Fragmento seleccionado:
Doy las gracias al patriarca Fouad Twal por sus palabras de bienvenida en
vuestro nombre, y ante todo, expreso también mi alegría al estar aquí para
celebrar esta Eucaristía con vosotros, Iglesia en Jerusalén. Nos hemos reunido
aquí bajo el Monte de los Olivos, donde nuestro Señor rezó y sufrió, donde lloró
por amor a esta ciudad y a la deseó que pudiera conocer "el camino de la paz"
(Cf. Lucas 19, 42), y donde él regresó al Padre, dando su última
bendición terrena a sus discípulos y a nosotros. Acojamos hoy esta bendición. Él
os la imparte de manera especial a vosotros, queridos hermanos y hermanas, que
estáis unidos en una ininterrumpida línea con los primeros discípulos que
encontraron al Señor Resucitado al partir el pan, que experimentaron la efusión
del Espíritu Santo en el Cenáculo, que fueron convertidos por la predicación de
San Pedro y de los demás apóstoles. Saludo también a todos los presentes, y de
manera especial a los fieles de la Tierra Santa que por varias razones no han
podido estar aquí con nosotros.
Como sucesor de san Pedro, he recorrido sus pasos para proclamar al Señor
resucitado entre vosotros, para confirmaros en la fe de vuestros padres e
invocar sobre vosotros el consuelo que es el don del Paráclito. Al estar ante
vosotros hoy, deseo reconocer las dificultades, la frustración, la pena y el
sufrimiento que tantos de vosotros han soportado como consecuencia de los
conflictos que han afligido a estas tierras, así como las amargas experiencias
de desplazamientos que muchas de sus familias han conocido y --Dios no lo
permita-- pueden aún conocer. Deseo que mi presencia aquí sea un signo de que no
sois olvidados, de que vuestra perseverante presencia y testimonio son preciosos
a los ojos de Dios y son un elemento de futuro para estas tierras. A causa de
vuestras profundas raíces en estos lugares, de vuestra antigua y fuerte cultura
cristiana y de vuestra perdurable confianza en las promesas de Dios, vosotros,
cristianos de Tierra Santa, estáis llamados a ser no sólo un faro de fe para la
iglesia universal, sino también levadura de armonía, sabiduría y equilibrio en
la vida de una sociedad que tradicionalmente ha sido, y sigue siendo,
pluralista, multiétnica y multirreligiosa.

Consigna:
Transcribe del fragmento seleccionado el pasaje que va de "(Cf. Lucas 19, 42), y" a "aquí con nosotros.". Los ítems que vienen a continuación son material aparte del fragmento.

Información mostrada:
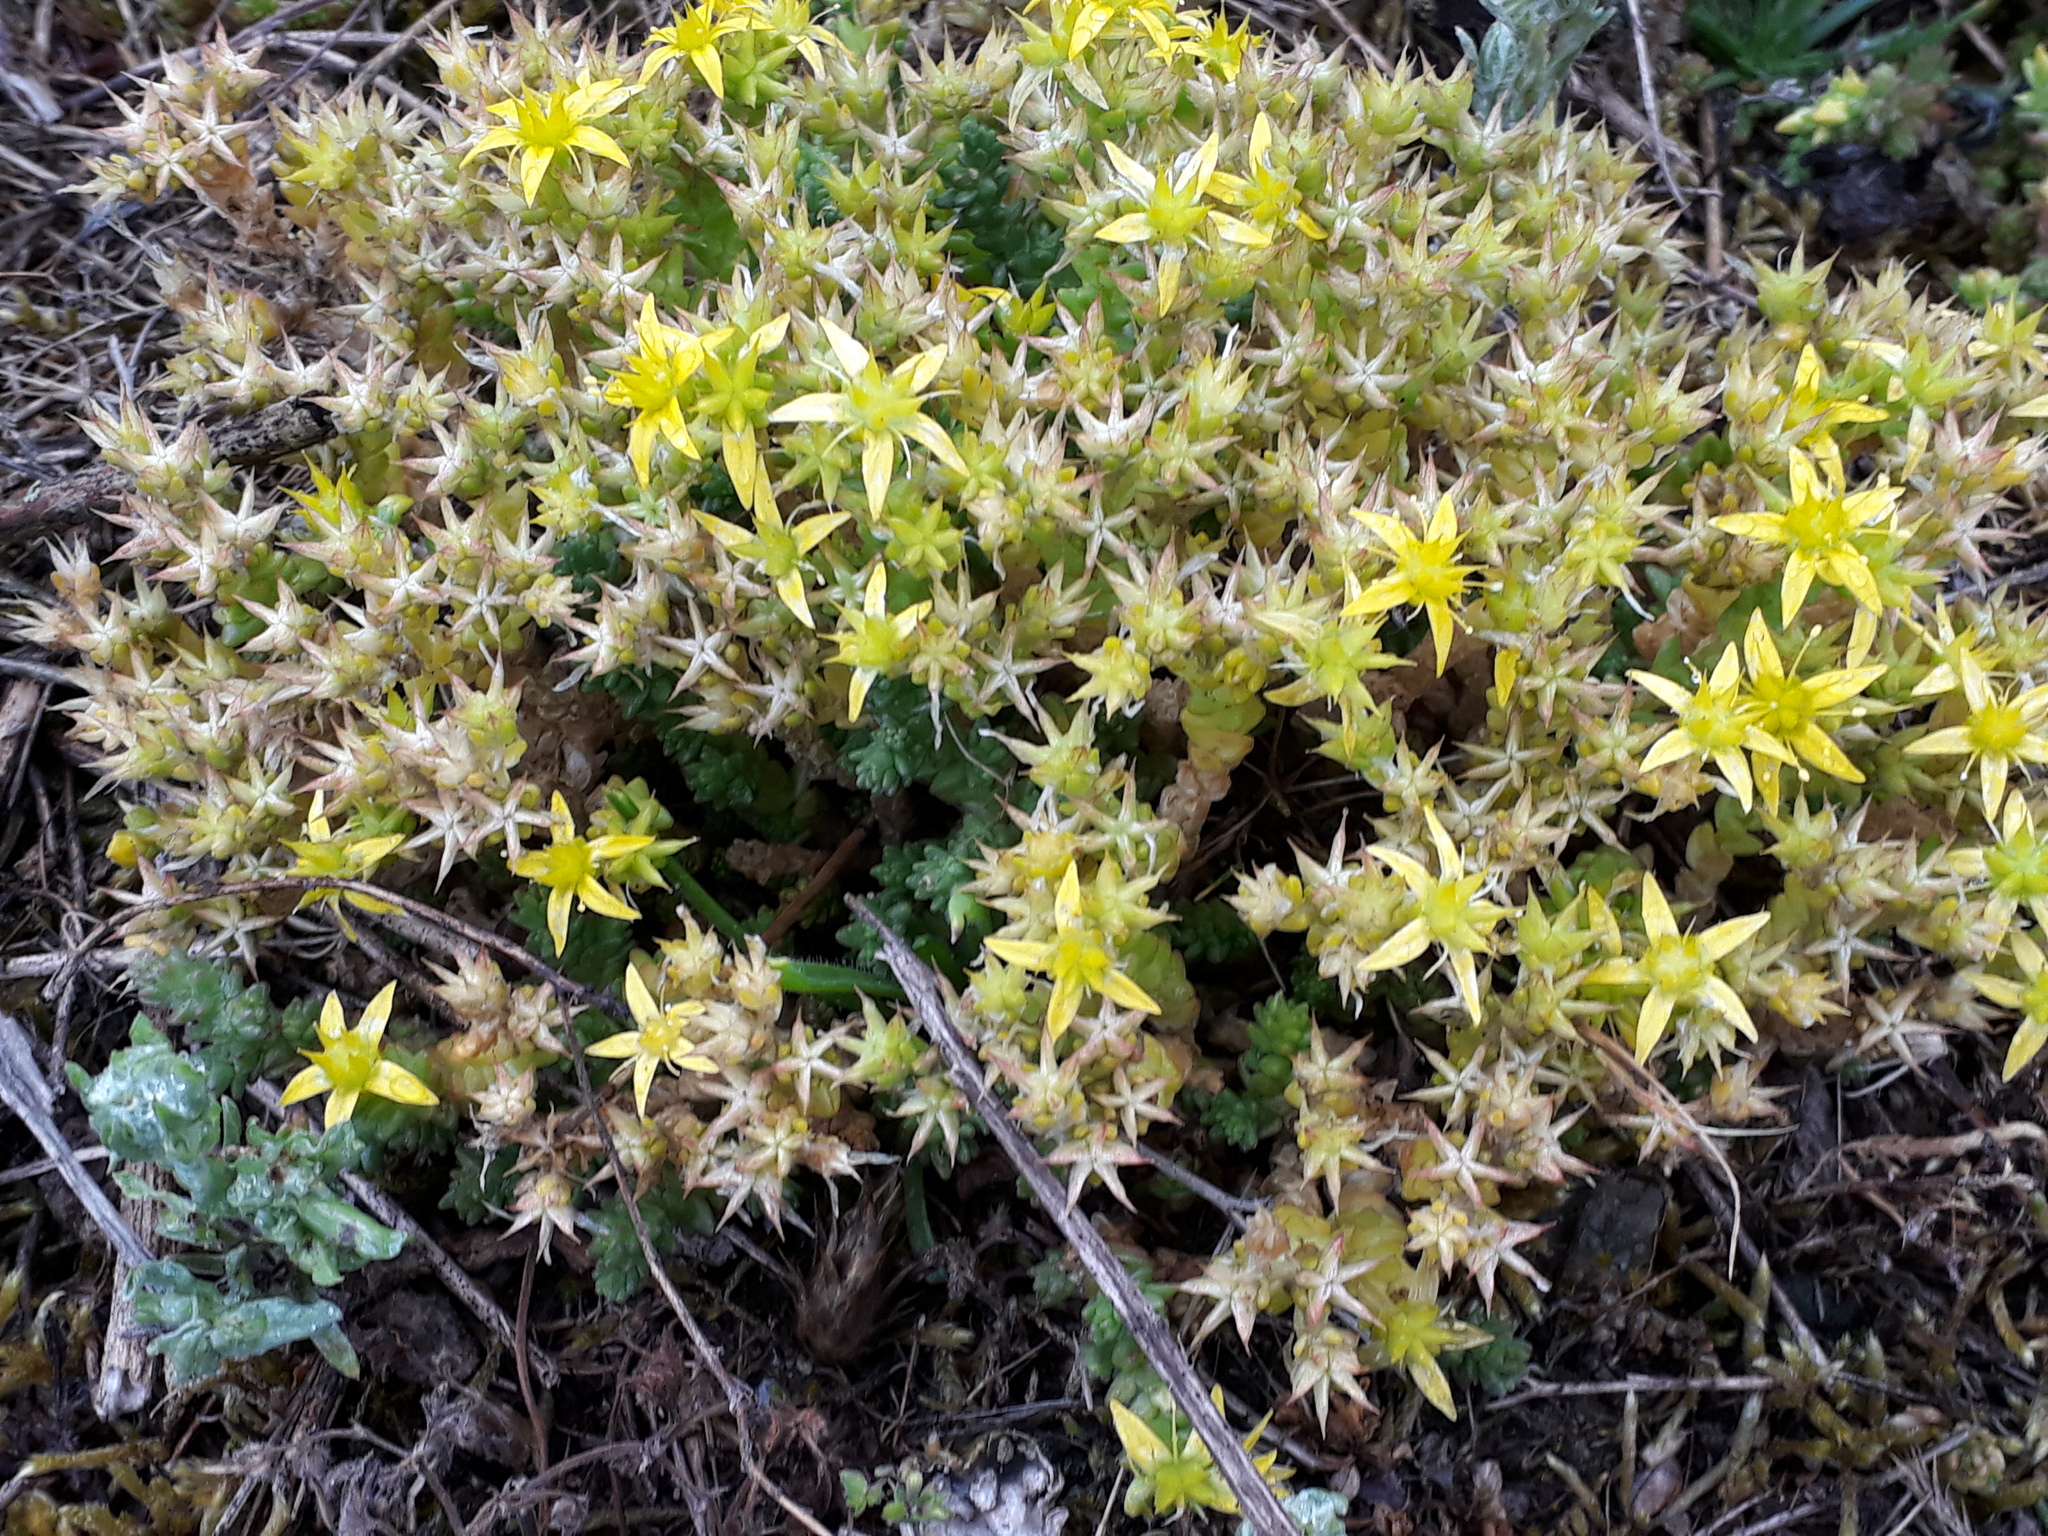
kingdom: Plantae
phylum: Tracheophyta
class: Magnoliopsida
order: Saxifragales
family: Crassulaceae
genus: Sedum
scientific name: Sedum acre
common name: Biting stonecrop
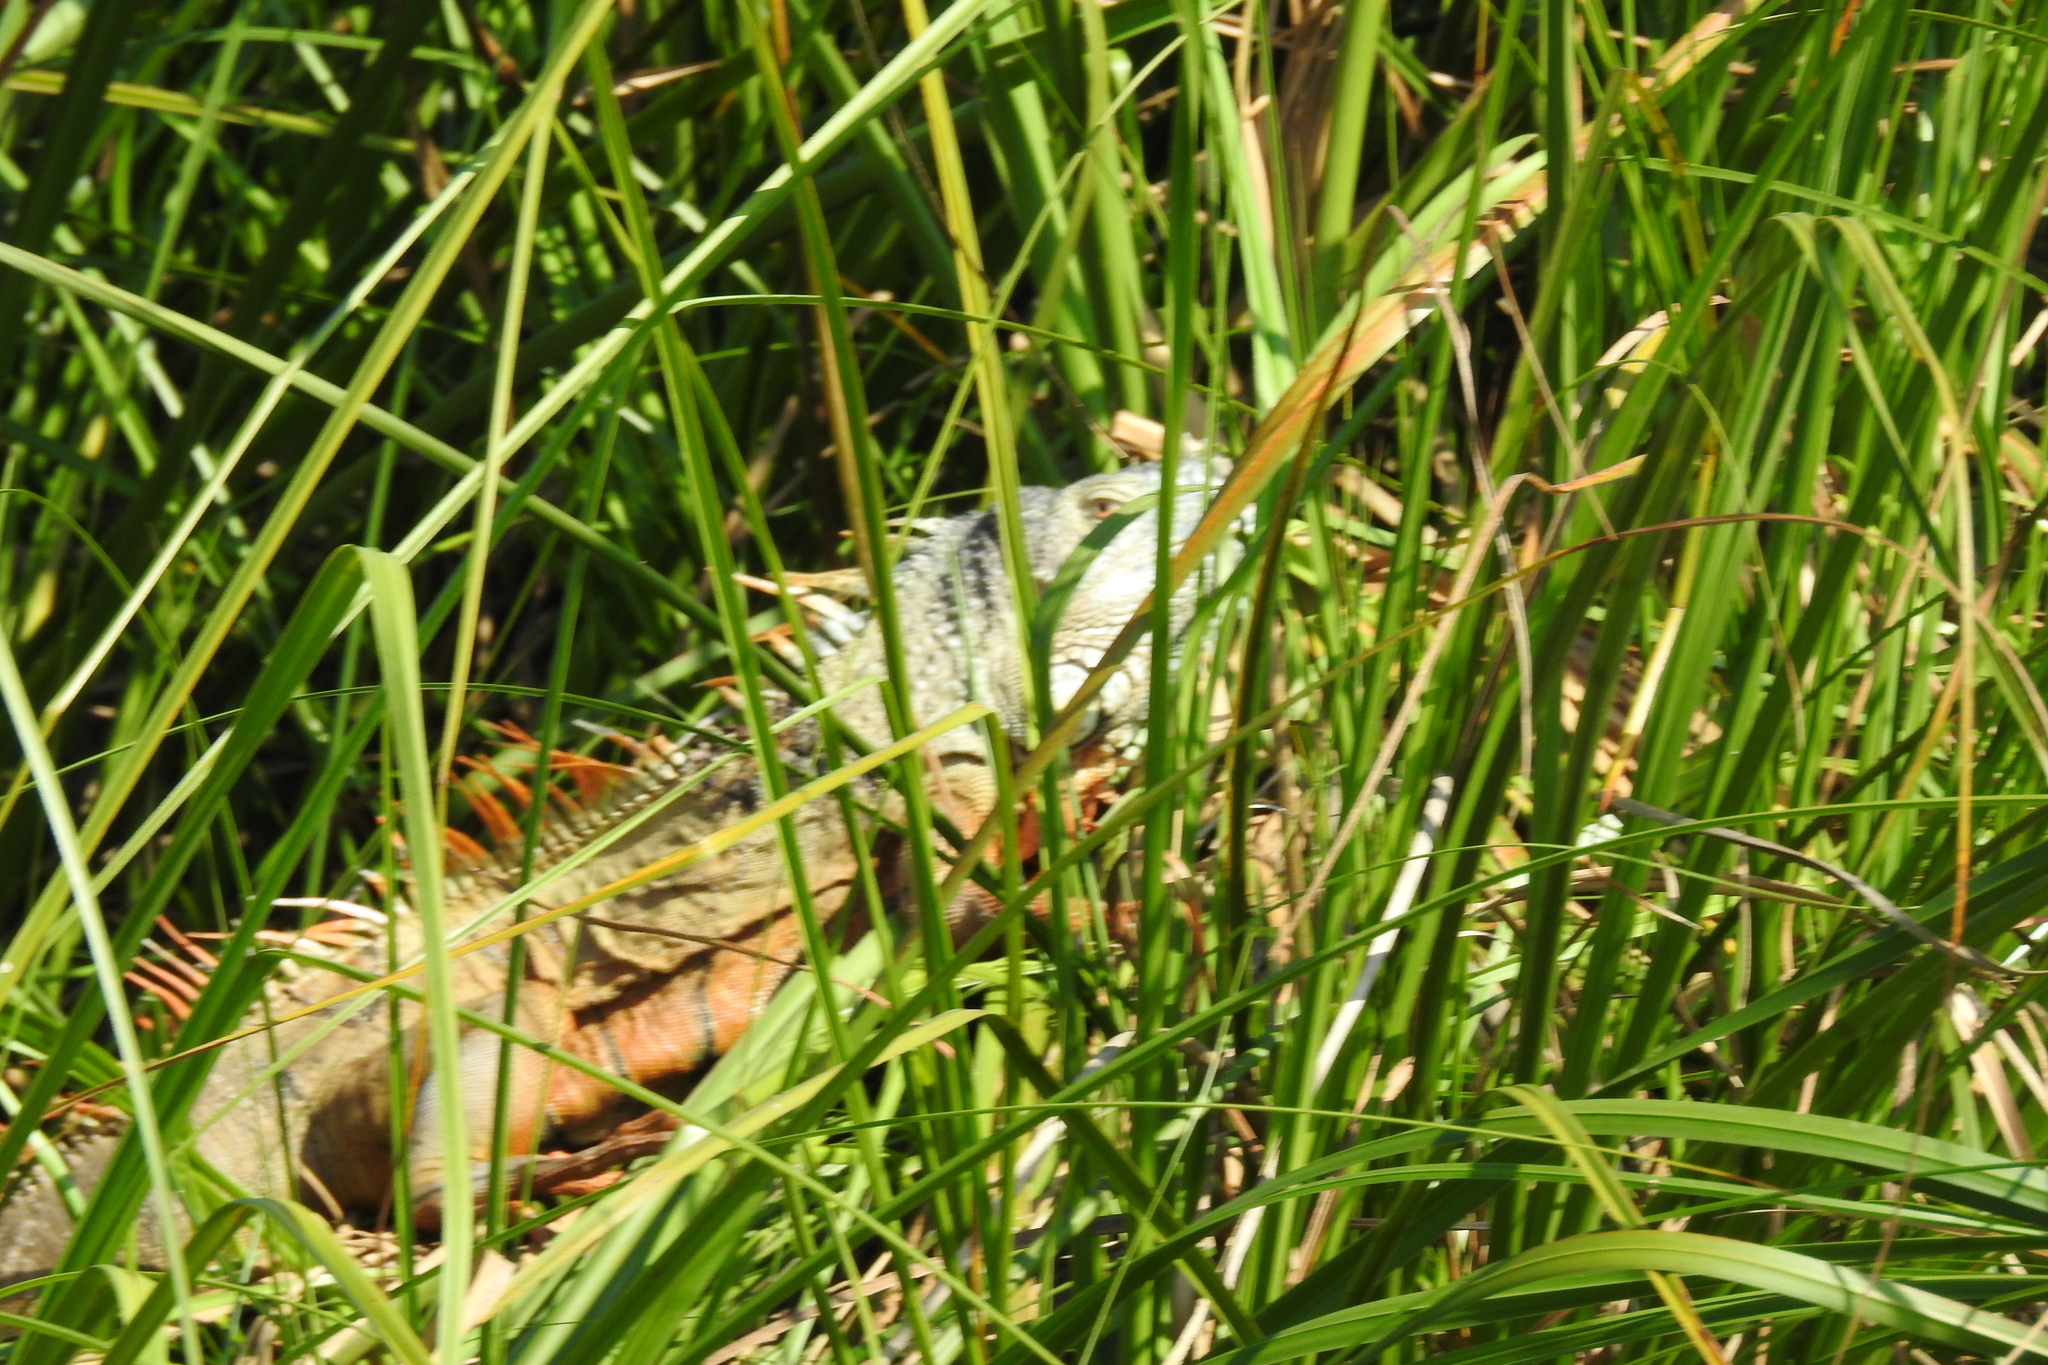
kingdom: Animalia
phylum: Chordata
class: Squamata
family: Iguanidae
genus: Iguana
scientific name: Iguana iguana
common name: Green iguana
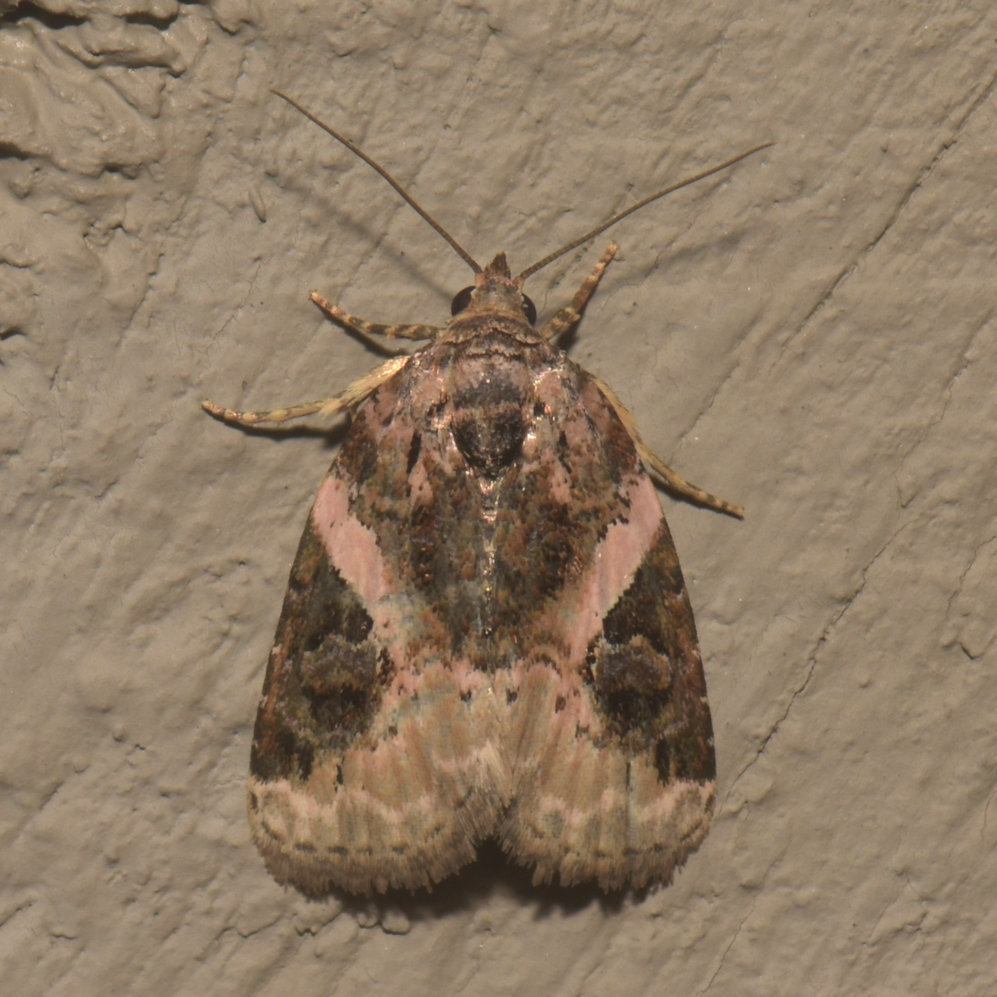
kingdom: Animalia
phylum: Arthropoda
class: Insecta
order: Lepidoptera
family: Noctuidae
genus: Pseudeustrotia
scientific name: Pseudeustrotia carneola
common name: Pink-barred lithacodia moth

Respuesta escrita:
(Cf. Lucas 19, 42), y donde él regresó al Padre, dando su última
bendición terrena a sus discípulos y a nosotros. Acojamos hoy esta bendición. Él
os la imparte de manera especial a vosotros, queridos hermanos y hermanas, que
estáis unidos en una ininterrumpida línea con los primeros discípulos que
encontraron al Señor Resucitado al partir el pan, que experimentaron la efusión
del Espíritu Santo en el Cenáculo, que fueron convertidos por la predicación de
San Pedro y de los demás apóstoles. Saludo también a todos los presentes, y de
manera especial a los fieles de la Tierra Santa que por varias razones no han
podido estar aquí con nosotros.